## Assignment
Within the material below, filter for lines that hold the word "followed".

## Exercise data
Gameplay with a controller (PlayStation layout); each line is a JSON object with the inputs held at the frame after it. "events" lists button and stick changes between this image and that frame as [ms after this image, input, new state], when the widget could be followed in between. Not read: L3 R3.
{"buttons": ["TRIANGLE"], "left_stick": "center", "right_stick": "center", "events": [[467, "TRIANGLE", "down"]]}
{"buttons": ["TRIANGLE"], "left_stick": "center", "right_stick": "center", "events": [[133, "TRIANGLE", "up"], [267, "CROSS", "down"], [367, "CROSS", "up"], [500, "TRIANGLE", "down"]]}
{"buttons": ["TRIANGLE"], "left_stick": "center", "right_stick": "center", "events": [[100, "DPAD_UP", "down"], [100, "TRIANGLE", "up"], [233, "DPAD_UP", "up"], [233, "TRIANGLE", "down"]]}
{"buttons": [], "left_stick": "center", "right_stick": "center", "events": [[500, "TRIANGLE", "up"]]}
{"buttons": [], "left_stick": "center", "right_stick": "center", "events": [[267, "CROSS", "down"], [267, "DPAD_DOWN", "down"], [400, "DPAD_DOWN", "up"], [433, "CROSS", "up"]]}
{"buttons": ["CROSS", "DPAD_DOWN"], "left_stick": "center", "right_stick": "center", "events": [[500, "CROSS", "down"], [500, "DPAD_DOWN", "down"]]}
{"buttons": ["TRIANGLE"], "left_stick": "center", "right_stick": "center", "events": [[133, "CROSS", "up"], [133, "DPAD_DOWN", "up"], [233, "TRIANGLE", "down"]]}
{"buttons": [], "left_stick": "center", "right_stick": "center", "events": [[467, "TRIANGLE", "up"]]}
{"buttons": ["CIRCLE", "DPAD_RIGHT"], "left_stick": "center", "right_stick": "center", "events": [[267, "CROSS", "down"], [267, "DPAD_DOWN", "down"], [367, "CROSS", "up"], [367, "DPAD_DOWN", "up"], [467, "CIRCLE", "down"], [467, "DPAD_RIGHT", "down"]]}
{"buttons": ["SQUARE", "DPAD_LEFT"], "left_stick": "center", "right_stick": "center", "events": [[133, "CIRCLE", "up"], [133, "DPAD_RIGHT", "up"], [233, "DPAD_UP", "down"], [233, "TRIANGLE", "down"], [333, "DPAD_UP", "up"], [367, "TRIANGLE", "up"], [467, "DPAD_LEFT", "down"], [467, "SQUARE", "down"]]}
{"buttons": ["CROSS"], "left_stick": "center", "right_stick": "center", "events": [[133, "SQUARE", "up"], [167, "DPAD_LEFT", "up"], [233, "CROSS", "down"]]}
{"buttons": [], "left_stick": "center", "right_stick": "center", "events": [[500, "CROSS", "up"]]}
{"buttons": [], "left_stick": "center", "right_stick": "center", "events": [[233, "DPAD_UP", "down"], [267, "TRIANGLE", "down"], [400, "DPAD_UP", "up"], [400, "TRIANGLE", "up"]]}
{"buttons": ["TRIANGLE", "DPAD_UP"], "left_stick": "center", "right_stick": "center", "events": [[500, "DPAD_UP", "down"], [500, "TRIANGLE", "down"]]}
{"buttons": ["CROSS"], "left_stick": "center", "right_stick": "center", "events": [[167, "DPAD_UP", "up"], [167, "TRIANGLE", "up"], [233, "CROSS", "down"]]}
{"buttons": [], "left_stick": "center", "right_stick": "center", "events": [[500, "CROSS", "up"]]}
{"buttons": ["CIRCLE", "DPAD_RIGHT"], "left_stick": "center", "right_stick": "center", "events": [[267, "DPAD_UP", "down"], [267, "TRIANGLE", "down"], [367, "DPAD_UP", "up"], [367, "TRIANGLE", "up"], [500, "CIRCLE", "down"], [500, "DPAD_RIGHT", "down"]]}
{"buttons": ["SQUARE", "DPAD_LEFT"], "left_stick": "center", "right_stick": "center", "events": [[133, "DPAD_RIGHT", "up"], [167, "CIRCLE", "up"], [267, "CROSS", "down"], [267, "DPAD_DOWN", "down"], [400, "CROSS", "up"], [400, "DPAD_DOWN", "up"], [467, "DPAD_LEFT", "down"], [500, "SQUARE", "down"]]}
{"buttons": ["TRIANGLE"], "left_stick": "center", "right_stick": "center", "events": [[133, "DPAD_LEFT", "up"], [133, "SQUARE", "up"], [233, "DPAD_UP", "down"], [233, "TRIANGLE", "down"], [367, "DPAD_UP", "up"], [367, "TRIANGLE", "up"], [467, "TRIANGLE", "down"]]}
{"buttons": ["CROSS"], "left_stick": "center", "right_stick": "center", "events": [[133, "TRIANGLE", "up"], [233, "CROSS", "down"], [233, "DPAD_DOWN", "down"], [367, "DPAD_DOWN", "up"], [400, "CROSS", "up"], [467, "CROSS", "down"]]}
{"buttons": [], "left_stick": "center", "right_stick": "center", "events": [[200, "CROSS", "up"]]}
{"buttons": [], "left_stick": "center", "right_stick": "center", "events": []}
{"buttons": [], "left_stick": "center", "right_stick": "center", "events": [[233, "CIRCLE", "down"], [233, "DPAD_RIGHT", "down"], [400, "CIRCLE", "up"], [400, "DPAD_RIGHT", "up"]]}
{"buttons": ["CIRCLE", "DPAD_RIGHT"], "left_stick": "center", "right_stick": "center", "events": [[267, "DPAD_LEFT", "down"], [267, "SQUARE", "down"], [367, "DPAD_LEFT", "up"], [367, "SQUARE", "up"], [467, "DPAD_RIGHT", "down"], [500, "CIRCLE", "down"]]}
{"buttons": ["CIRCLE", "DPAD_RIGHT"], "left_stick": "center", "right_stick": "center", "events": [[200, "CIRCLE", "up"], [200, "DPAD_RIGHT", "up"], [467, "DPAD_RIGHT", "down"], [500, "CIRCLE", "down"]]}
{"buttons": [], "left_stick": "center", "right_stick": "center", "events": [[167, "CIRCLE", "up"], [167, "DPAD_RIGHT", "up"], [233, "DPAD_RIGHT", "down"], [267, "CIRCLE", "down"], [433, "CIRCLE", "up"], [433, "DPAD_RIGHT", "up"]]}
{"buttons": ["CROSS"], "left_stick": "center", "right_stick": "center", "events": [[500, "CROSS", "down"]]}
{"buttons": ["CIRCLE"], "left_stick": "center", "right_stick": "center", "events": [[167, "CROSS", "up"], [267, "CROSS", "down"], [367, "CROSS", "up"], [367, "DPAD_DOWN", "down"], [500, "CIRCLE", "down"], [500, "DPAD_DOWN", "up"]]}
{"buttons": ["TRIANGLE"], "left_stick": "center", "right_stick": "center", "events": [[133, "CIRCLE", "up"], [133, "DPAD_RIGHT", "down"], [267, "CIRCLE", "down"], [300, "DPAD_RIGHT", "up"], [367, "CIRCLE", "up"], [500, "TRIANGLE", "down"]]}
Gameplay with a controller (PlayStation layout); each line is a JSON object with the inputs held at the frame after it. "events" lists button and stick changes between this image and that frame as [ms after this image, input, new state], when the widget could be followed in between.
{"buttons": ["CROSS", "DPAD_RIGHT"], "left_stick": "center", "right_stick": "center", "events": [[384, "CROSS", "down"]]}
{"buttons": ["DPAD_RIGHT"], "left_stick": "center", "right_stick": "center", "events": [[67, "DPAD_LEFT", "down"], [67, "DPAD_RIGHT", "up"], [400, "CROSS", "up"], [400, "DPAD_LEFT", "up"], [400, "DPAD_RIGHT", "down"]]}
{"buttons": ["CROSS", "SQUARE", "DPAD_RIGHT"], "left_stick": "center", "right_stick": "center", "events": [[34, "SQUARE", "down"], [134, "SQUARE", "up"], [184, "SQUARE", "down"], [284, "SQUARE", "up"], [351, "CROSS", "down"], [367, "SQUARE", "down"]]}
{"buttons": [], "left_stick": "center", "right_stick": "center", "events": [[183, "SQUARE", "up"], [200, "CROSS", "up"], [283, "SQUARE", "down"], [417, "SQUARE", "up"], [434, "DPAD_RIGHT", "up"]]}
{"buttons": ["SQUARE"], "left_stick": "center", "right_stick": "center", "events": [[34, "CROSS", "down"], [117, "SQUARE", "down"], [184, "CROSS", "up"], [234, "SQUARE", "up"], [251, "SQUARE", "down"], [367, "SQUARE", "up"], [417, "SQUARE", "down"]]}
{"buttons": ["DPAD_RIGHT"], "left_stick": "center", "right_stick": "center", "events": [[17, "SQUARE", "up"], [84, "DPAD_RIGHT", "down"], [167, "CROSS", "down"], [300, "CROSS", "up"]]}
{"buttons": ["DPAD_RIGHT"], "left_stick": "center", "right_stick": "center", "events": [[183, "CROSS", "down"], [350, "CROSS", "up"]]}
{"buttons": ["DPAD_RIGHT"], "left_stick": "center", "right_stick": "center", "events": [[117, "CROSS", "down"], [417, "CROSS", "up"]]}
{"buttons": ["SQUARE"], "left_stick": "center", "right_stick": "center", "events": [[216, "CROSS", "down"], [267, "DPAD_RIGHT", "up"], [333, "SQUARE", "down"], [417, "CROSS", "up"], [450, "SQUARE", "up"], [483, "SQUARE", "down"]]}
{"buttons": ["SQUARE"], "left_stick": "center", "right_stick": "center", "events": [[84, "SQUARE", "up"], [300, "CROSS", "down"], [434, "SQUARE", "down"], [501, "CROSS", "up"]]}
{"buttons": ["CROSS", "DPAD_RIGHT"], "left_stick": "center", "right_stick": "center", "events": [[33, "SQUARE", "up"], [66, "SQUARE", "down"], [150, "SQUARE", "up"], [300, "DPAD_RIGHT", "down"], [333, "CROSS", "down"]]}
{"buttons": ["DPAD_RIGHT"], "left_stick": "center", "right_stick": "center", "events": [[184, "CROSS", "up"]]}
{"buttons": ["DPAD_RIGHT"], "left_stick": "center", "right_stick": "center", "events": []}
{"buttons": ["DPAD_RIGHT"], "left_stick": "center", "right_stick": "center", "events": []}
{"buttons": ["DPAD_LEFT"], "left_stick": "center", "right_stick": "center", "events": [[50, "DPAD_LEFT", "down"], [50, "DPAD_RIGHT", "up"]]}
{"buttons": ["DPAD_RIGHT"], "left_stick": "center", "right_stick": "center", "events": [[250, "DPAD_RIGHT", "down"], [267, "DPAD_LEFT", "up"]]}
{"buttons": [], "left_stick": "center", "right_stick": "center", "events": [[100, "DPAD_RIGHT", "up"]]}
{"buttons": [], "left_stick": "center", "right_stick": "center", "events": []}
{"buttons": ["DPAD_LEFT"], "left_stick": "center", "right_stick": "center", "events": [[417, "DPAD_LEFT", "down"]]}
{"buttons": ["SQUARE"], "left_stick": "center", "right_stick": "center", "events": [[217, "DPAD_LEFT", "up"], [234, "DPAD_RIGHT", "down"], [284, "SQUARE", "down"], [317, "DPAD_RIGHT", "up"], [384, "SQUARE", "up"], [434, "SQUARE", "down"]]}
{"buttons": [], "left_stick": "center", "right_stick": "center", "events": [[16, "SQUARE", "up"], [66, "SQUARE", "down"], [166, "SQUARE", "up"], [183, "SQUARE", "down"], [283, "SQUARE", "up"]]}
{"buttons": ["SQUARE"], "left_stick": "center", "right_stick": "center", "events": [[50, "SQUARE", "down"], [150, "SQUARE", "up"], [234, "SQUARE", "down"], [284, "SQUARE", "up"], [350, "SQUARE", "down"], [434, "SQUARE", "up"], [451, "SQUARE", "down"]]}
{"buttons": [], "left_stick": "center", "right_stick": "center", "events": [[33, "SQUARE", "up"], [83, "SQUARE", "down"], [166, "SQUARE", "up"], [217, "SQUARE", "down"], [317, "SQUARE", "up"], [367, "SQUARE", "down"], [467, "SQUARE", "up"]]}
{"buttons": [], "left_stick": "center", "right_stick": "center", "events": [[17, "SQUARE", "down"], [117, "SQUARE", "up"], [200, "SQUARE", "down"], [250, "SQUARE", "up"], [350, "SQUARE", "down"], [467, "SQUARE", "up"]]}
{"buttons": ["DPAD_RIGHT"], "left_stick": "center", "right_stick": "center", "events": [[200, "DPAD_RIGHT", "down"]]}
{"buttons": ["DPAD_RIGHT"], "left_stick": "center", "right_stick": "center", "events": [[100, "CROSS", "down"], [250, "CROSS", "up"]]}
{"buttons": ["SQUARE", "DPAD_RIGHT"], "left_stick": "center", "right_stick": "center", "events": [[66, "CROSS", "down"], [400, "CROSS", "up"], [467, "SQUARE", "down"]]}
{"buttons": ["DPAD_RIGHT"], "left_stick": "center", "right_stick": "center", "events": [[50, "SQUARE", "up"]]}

## Completed task
Gameplay with a controller (PlayStation layout); each line is a JSON object with the inputs held at the frame after it. "events" lists button and stick changes between this image and that frame as [ms after this image, input, new state], when the widget could be followed in between. Not read: L3 R3.
Gameplay with a controller (PlayStation layout); each line is a JSON object with the inputs held at the frame after it. "events" lists button and stick changes between this image and that frame as [ms after this image, input, new state], when the widget could be followed in between.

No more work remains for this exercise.